# [Text to read]
The 2D derivatives in the Shafranov operator ${\mathsf{\Delta }}^{*}$ from Equation (1b) can be approximated as

$$\begin{array}{c}\hfill {\displaystyle \frac{\partial \psi }{\partial R}}{|}_i\simeq {\displaystyle \frac{{\psi }_{i+1}-{\psi }_{i-1}}{2\delta R}},{\displaystyle \frac{\partial \psi }{\partial Z}}{|}_j\simeq {\displaystyle \frac{{\psi }_{j+1}-{\psi }_{j-1}}{2\delta Z}},\end{array}$$

(11a)

$$\begin{array}{c}\hfill {\displaystyle \frac{{\partial }^2\psi }{\partial R^2}}{|}_i\simeq {\displaystyle \frac{{\psi }_{i+1}-2{\psi }_i+{\psi }_{i-1}}{{\left(\delta R\right)}^2}},{\displaystyle \frac{{\partial }^2\psi }{\partial Z^2}}{|}_j\simeq {\displaystyle \frac{{\psi }_{j+1}-2{\psi }_j+{\psi }_{j-1}}{{\left(\delta Z\right)}^2}}.\end{array}$$

(11b)

Therefore, Equation (1) is rewritten as

$$\begin{array}{cc}\hfill {\displaystyle \frac{1}{{\left(\delta Z\right)}^2}}{\psi }_{j-1,i}& +\left({\displaystyle \frac{1}{{\left(\delta R\right)}^2}}+{\displaystyle \frac{1}{2R_i\left(\delta R\right)}}\right){\psi }_{j,i-1}-2\left({\displaystyle \frac{1}{{\left(\delta R\right)}^2}}+{\displaystyle \frac{1}{{\left(\delta Z\right)}^2}}\right){\psi }_{j,i}\hfill \\ \hfill & +\left({\displaystyle \frac{1}{{\left(\delta R\right)}^2}}-{\displaystyle \frac{1}{2R_i\left(\delta R\right)}}\right){\psi }_{j,i+1}+{\displaystyle \frac{1}{{\left(\delta Z\right)}^2}}{\psi }_{j+1,i}=-{\mu }_0{R}_i{J}_{{\varphi }_{j,i}},\hfill \end{array}$$

(12)

# [Dataset]

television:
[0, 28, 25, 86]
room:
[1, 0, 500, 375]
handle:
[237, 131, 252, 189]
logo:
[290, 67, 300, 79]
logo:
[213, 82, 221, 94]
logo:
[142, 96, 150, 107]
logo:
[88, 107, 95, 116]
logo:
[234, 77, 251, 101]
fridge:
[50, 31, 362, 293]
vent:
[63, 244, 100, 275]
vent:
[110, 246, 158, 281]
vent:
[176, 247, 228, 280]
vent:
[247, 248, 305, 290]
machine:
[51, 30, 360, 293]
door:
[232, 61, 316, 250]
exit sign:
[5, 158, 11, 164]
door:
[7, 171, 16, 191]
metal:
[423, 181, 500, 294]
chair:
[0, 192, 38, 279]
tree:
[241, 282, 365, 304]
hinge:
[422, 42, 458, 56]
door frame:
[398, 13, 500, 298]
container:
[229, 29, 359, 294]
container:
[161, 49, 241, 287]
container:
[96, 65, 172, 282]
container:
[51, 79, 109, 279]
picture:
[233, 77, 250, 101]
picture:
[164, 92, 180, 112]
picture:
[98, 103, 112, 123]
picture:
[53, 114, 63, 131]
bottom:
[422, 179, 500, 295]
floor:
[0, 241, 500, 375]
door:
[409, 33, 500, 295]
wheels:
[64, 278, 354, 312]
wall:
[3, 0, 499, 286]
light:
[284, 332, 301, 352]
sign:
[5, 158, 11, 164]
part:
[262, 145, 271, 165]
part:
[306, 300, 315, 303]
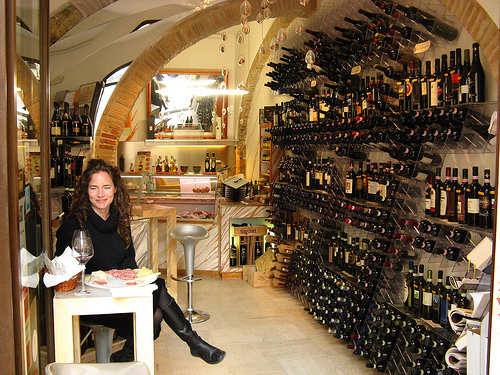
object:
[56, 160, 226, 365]
woman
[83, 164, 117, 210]
head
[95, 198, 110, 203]
mouth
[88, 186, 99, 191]
eye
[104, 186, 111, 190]
eye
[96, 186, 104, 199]
nose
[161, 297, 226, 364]
boot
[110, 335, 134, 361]
boot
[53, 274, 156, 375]
table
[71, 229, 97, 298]
wine glass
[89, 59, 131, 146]
window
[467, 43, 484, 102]
wine bottle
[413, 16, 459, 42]
wine bottle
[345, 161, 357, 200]
wine bottle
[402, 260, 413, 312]
wine bottle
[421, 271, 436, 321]
wine bottle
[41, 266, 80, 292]
basket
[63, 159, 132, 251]
hair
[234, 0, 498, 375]
wall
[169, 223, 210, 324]
stool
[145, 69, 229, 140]
mirror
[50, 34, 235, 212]
wall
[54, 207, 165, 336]
dress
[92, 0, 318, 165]
archway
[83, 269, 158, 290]
plate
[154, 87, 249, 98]
light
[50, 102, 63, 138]
wine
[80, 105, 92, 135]
wine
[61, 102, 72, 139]
wine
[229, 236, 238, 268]
wine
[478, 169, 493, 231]
wine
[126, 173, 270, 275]
deli counter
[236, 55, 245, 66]
drop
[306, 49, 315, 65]
drop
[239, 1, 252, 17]
drop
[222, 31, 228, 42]
drop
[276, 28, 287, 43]
drop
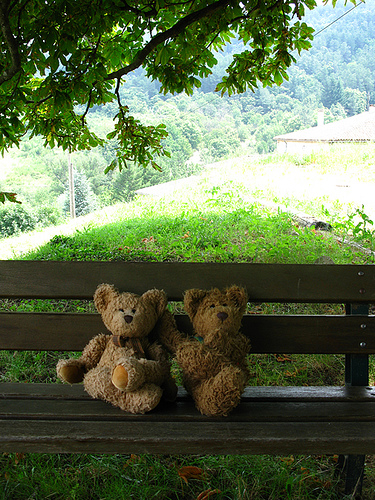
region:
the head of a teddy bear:
[92, 279, 171, 342]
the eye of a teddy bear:
[114, 303, 125, 315]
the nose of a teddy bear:
[122, 312, 134, 325]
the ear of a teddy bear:
[141, 285, 169, 319]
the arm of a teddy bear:
[51, 331, 111, 387]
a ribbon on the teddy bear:
[110, 330, 151, 357]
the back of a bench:
[0, 255, 372, 360]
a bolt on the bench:
[357, 317, 372, 333]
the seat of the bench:
[0, 381, 374, 457]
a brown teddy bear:
[153, 281, 251, 419]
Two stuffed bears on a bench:
[54, 261, 274, 423]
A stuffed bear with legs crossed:
[65, 279, 171, 415]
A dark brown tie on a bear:
[111, 332, 150, 354]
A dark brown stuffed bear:
[179, 285, 258, 425]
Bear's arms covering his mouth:
[185, 291, 251, 370]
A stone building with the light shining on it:
[269, 106, 372, 164]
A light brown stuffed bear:
[64, 279, 173, 408]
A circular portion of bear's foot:
[112, 365, 131, 389]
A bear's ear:
[96, 284, 114, 310]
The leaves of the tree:
[115, 107, 167, 171]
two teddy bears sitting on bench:
[50, 269, 255, 416]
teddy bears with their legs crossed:
[56, 272, 256, 415]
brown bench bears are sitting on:
[4, 259, 374, 483]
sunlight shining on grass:
[2, 126, 364, 219]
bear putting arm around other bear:
[153, 281, 262, 412]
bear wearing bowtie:
[59, 280, 174, 414]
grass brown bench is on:
[4, 188, 365, 499]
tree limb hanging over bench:
[2, 1, 303, 170]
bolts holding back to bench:
[349, 265, 371, 346]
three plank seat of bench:
[2, 375, 373, 439]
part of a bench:
[310, 424, 322, 428]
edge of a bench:
[62, 436, 73, 456]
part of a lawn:
[255, 466, 268, 471]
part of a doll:
[130, 376, 136, 382]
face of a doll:
[201, 294, 222, 334]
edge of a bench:
[281, 428, 296, 436]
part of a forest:
[208, 105, 217, 120]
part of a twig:
[267, 43, 282, 55]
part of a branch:
[120, 111, 141, 144]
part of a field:
[61, 468, 78, 495]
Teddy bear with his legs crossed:
[55, 286, 170, 415]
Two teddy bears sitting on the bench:
[55, 281, 262, 415]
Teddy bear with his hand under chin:
[157, 288, 270, 417]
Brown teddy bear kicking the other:
[56, 286, 252, 418]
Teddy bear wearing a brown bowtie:
[111, 332, 146, 353]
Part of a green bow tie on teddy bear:
[193, 334, 207, 344]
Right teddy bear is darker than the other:
[56, 285, 247, 417]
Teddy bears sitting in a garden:
[58, 285, 244, 414]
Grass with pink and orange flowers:
[114, 215, 210, 253]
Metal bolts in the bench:
[358, 323, 369, 349]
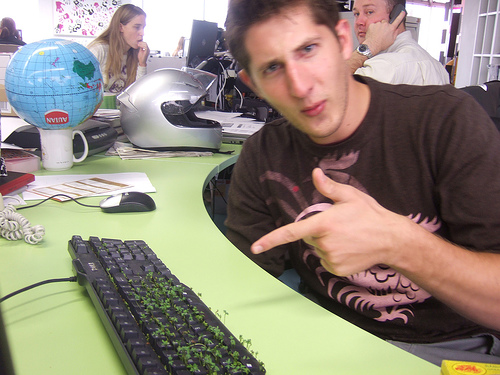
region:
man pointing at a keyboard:
[223, 0, 499, 362]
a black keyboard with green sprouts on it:
[68, 236, 266, 373]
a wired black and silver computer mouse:
[101, 192, 156, 213]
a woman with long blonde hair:
[90, 1, 148, 91]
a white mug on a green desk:
[36, 128, 88, 168]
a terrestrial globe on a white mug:
[3, 36, 105, 128]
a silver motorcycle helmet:
[117, 71, 226, 152]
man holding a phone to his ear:
[351, 0, 406, 43]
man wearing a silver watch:
[356, 43, 373, 59]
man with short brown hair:
[222, 0, 350, 135]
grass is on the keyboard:
[101, 260, 259, 370]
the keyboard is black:
[65, 233, 255, 373]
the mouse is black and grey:
[103, 190, 157, 215]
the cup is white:
[37, 129, 100, 166]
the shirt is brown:
[244, 129, 499, 320]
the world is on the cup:
[0, 32, 104, 123]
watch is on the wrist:
[353, 40, 380, 56]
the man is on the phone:
[363, 3, 450, 80]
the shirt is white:
[376, 43, 461, 87]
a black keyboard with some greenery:
[72, 237, 264, 366]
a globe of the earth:
[5, 39, 107, 128]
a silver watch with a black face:
[355, 40, 372, 56]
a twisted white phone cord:
[0, 205, 41, 245]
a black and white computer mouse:
[100, 190, 157, 212]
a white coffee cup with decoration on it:
[40, 128, 87, 171]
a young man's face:
[236, 0, 355, 135]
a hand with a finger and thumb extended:
[253, 168, 389, 276]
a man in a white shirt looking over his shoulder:
[353, 0, 446, 84]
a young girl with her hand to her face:
[93, 1, 148, 88]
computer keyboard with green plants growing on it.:
[62, 233, 267, 373]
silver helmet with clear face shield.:
[116, 65, 222, 149]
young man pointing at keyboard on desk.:
[222, 1, 497, 363]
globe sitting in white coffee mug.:
[5, 37, 102, 131]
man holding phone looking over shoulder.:
[352, 0, 450, 86]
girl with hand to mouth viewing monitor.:
[87, 3, 149, 94]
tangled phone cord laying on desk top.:
[1, 203, 44, 245]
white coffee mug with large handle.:
[35, 127, 89, 169]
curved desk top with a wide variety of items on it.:
[1, 140, 441, 373]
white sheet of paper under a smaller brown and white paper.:
[21, 170, 156, 204]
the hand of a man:
[248, 165, 388, 280]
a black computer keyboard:
[64, 231, 269, 373]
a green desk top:
[0, 130, 442, 373]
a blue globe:
[0, 39, 110, 129]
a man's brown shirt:
[223, 75, 498, 350]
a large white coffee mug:
[35, 128, 94, 172]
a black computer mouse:
[102, 185, 158, 212]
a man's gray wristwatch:
[357, 40, 372, 59]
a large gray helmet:
[116, 67, 223, 152]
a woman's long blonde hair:
[83, 3, 152, 83]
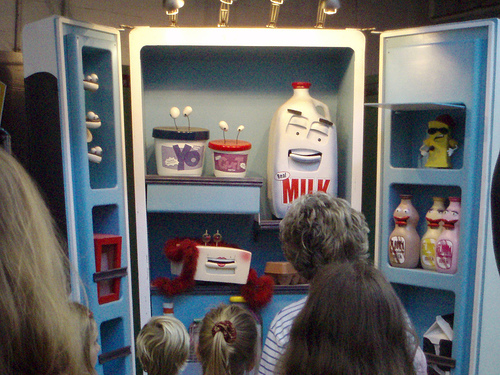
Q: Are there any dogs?
A: No, there are no dogs.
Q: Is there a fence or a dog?
A: No, there are no dogs or fences.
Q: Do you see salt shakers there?
A: No, there are no salt shakers.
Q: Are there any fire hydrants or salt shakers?
A: No, there are no salt shakers or fire hydrants.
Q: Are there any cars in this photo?
A: No, there are no cars.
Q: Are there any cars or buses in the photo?
A: No, there are no cars or buses.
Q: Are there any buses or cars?
A: No, there are no cars or buses.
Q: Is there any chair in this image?
A: No, there are no chairs.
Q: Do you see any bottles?
A: Yes, there is a bottle.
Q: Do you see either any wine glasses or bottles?
A: Yes, there is a bottle.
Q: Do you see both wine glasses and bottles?
A: No, there is a bottle but no wine glasses.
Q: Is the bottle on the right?
A: Yes, the bottle is on the right of the image.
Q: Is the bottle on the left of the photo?
A: No, the bottle is on the right of the image.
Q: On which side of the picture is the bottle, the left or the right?
A: The bottle is on the right of the image.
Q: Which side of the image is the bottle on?
A: The bottle is on the right of the image.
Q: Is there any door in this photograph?
A: Yes, there is a door.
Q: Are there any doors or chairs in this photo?
A: Yes, there is a door.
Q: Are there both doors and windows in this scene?
A: No, there is a door but no windows.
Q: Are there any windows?
A: No, there are no windows.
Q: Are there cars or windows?
A: No, there are no windows or cars.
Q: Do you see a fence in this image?
A: No, there are no fences.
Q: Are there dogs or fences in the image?
A: No, there are no fences or dogs.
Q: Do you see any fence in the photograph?
A: No, there are no fences.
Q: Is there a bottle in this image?
A: Yes, there is a bottle.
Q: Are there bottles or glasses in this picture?
A: Yes, there is a bottle.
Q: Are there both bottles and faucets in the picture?
A: No, there is a bottle but no faucets.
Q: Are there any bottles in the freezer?
A: Yes, there is a bottle in the freezer.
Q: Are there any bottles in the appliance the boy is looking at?
A: Yes, there is a bottle in the freezer.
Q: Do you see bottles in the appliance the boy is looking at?
A: Yes, there is a bottle in the freezer.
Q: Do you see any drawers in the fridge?
A: No, there is a bottle in the fridge.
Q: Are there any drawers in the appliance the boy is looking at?
A: No, there is a bottle in the fridge.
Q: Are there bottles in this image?
A: Yes, there is a bottle.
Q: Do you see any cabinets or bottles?
A: Yes, there is a bottle.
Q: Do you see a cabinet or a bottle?
A: Yes, there is a bottle.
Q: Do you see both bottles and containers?
A: Yes, there are both a bottle and a container.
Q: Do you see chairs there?
A: No, there are no chairs.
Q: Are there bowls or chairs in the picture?
A: No, there are no chairs or bowls.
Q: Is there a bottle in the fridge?
A: Yes, there is a bottle in the fridge.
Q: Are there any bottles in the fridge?
A: Yes, there is a bottle in the fridge.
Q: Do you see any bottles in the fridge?
A: Yes, there is a bottle in the fridge.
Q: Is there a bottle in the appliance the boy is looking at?
A: Yes, there is a bottle in the fridge.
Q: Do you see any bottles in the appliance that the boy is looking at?
A: Yes, there is a bottle in the fridge.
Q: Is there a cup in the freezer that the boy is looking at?
A: No, there is a bottle in the fridge.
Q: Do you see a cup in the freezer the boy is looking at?
A: No, there is a bottle in the fridge.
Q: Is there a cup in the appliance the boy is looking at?
A: No, there is a bottle in the fridge.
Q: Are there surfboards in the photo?
A: No, there are no surfboards.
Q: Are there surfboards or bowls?
A: No, there are no surfboards or bowls.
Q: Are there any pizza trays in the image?
A: No, there are no pizza trays.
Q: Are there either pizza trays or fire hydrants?
A: No, there are no pizza trays or fire hydrants.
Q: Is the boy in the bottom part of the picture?
A: Yes, the boy is in the bottom of the image.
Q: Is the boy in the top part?
A: No, the boy is in the bottom of the image.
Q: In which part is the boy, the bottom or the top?
A: The boy is in the bottom of the image.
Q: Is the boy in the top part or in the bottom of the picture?
A: The boy is in the bottom of the image.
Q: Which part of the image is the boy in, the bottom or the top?
A: The boy is in the bottom of the image.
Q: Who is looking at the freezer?
A: The boy is looking at the freezer.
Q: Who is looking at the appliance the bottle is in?
A: The boy is looking at the freezer.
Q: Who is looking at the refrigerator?
A: The boy is looking at the freezer.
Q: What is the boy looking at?
A: The boy is looking at the fridge.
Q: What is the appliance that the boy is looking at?
A: The appliance is a refrigerator.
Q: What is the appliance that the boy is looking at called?
A: The appliance is a refrigerator.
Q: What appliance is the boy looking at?
A: The boy is looking at the freezer.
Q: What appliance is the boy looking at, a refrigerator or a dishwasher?
A: The boy is looking at a refrigerator.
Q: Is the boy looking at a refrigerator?
A: Yes, the boy is looking at a refrigerator.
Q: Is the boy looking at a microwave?
A: No, the boy is looking at a refrigerator.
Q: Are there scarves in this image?
A: Yes, there is a scarf.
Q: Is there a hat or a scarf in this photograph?
A: Yes, there is a scarf.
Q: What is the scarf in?
A: The scarf is in the freezer.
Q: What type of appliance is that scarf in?
A: The scarf is in the freezer.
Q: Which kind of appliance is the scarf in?
A: The scarf is in the freezer.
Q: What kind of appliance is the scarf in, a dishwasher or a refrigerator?
A: The scarf is in a refrigerator.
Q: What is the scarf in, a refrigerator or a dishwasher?
A: The scarf is in a refrigerator.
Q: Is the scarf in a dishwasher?
A: No, the scarf is in the freezer.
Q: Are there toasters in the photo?
A: Yes, there is a toaster.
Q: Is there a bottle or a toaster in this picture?
A: Yes, there is a toaster.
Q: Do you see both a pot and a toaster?
A: No, there is a toaster but no pots.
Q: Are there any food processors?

# [Aim of the exercise]
Copy out the passage on the finite-difference form of the Shafranov operator in full, with every equation and equation number unchanged.

# [Response for this exercise]
The 2D derivatives in the Shafranov operator ${\mathsf{\Delta }}^{*}$ from Equation (1b) can be approximated as

$$\begin{array}{c}\hfill {\displaystyle \frac{\partial \psi }{\partial R}}{|}_i\simeq {\displaystyle \frac{{\psi }_{i+1}-{\psi }_{i-1}}{2\delta R}},{\displaystyle \frac{\partial \psi }{\partial Z}}{|}_j\simeq {\displaystyle \frac{{\psi }_{j+1}-{\psi }_{j-1}}{2\delta Z}},\end{array}$$

(11a)

$$\begin{array}{c}\hfill {\displaystyle \frac{{\partial }^2\psi }{\partial R^2}}{|}_i\simeq {\displaystyle \frac{{\psi }_{i+1}-2{\psi }_i+{\psi }_{i-1}}{{\left(\delta R\right)}^2}},{\displaystyle \frac{{\partial }^2\psi }{\partial Z^2}}{|}_j\simeq {\displaystyle \frac{{\psi }_{j+1}-2{\psi }_j+{\psi }_{j-1}}{{\left(\delta Z\right)}^2}}.\end{array}$$

(11b)

Therefore, Equation (1) is rewritten as

$$\begin{array}{cc}\hfill {\displaystyle \frac{1}{{\left(\delta Z\right)}^2}}{\psi }_{j-1,i}& +\left({\displaystyle \frac{1}{{\left(\delta R\right)}^2}}+{\displaystyle \frac{1}{2R_i\left(\delta R\right)}}\right){\psi }_{j,i-1}-2\left({\displaystyle \frac{1}{{\left(\delta R\right)}^2}}+{\displaystyle \frac{1}{{\left(\delta Z\right)}^2}}\right){\psi }_{j,i}\hfill \\ \hfill & +\left({\displaystyle \frac{1}{{\left(\delta R\right)}^2}}-{\displaystyle \frac{1}{2R_i\left(\delta R\right)}}\right){\psi }_{j,i+1}+{\displaystyle \frac{1}{{\left(\delta Z\right)}^2}}{\psi }_{j+1,i}=-{\mu }_0{R}_i{J}_{{\varphi }_{j,i}},\hfill \end{array}$$

(12)